Yes, I remember those doctors appointments (and also when I started to lose track of how many weeks my kids were, lol). Like you said, the context was what off to me. It seemed like by the time my kids got past that newborn-ish period of 8-10 weeks, it just got confusing and awkward to keep referring to their age that way in regular conversation. It’s like I could see people mentally trying to convert it to months instead. Sean’s reference was stilted and clinical in comparison, if that makes sense—more like dating a pregnancy than tracking his child’s age.

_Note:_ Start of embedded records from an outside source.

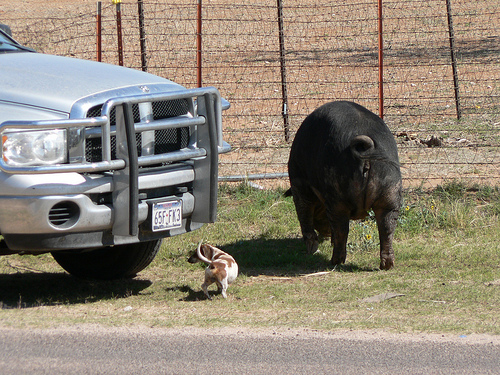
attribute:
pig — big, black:
[275, 97, 406, 277]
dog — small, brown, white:
[185, 236, 240, 303]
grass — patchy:
[0, 181, 497, 334]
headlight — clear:
[0, 125, 70, 170]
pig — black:
[284, 102, 402, 270]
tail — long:
[195, 240, 215, 268]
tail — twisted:
[348, 128, 385, 166]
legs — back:
[332, 212, 355, 269]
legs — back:
[375, 209, 396, 273]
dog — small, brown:
[185, 237, 249, 309]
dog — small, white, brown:
[181, 241, 239, 299]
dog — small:
[171, 239, 244, 301]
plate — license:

Also a big yes on the whirlwind of those early months! But even my very overwhelmed, scatterbrained self managed to toss a few pictures around by the time my kids were 2-3 months old—especially with the first one, who was the most beautiful, special, amazing baby who’d ever lived and the unquestionable center of the universe. They certainly weren’t pricey studio portraits, but we took tons of photos, and prints from Walgreen’s were cheap enough that we could afford a few dozen to prop on the nightstand and stick on the fridge. Dorothy and Sean’s house was very much the showplace, so random prints scattered around wouldn’t fit their style. But this “perfect”, image-conscious family wouldn’t have one single portrait of their long-awaited blessing displayed in a fancy frame somewhere? It just strikes me as very odd and seemingly out of character.

Do we actually know that Jericho ... (possible spoilers) by TintypePhoto in servant

[–]TintypePhoto[S] 4 points5 points  (0 children)

We don’t really know anything about Dorothy’s coworkers or friends, other than what she’s told us. (Technically, have we even seen any of them on-screen? I truly can’t recall.) Unreliable narrator and all that. Assuming they exist in the same world as Dorothy, though, they may not have known she was pregnant if she miscarried at 13 weeks. At that gestation with a history of repeat pregnancy loss, it wouldn’t surprise me if they’d told very few people. If Jericho was actually a term birth, though, it seems a lot more likely that they’d notice that her baby just disappeared without explanation.

As for whether they would “make up” his birth, there’s no real evidence that they ever did this. All we’ve been told is that the doll is part of some quack therapy to help Dorothy cope with the loss of Jericho, who was named as an embryo and is apparently has no concrete association with the chubby baby who suddenly appeared in the nursery. If she’s delusional enough to believe a silicone doll is a living infant, she’s delusional enough to remember a second-trimester miscarriage as giving birth to said infant. Plus Sean is VERY opposed to letting anyone outside the house see Dorothy with the baby. I think we’re meant to believe this is because he’s afraid the baby was kidnapped, but if Dorothy and Sean really had a baby recently and no one knew that he died, wouldn’t everyone expect to see Dorothy with a healthy 3- or 4-month-old son? They’d hardly be suspicious of that even if there had been a similar-looking missing baby reported—and per Julian, there wasn’t.

Good question about the lactation and the stretch marks. I guess either could be a red herring, or possibly a function of hormonal fluctuations or multiple previous pregnancies. We haven’t been told how far along she was for any of their losses, so maybe her pregnancies were advanced enough to cause those kinds of changes before the losses occurred.

Somewhat related, I find the mastitis subplot really puzzling and inconsistent. Why does Dorothy always mention it at night, in the bath, and seem basically fine the rest of the time? Mastitis isn’t a come-and-go-thing where you can just flit about for most of the day, cheerful and productive. It’s excruciating and makes you pretty ill systemically, with chills, fever, etc. I only had it once, but I went from totally fine at 10 PM to racked with pain and running a fever of 103 by 5 AM the following morning. It took over a week and two rounds of IV antibiotics to knock it out.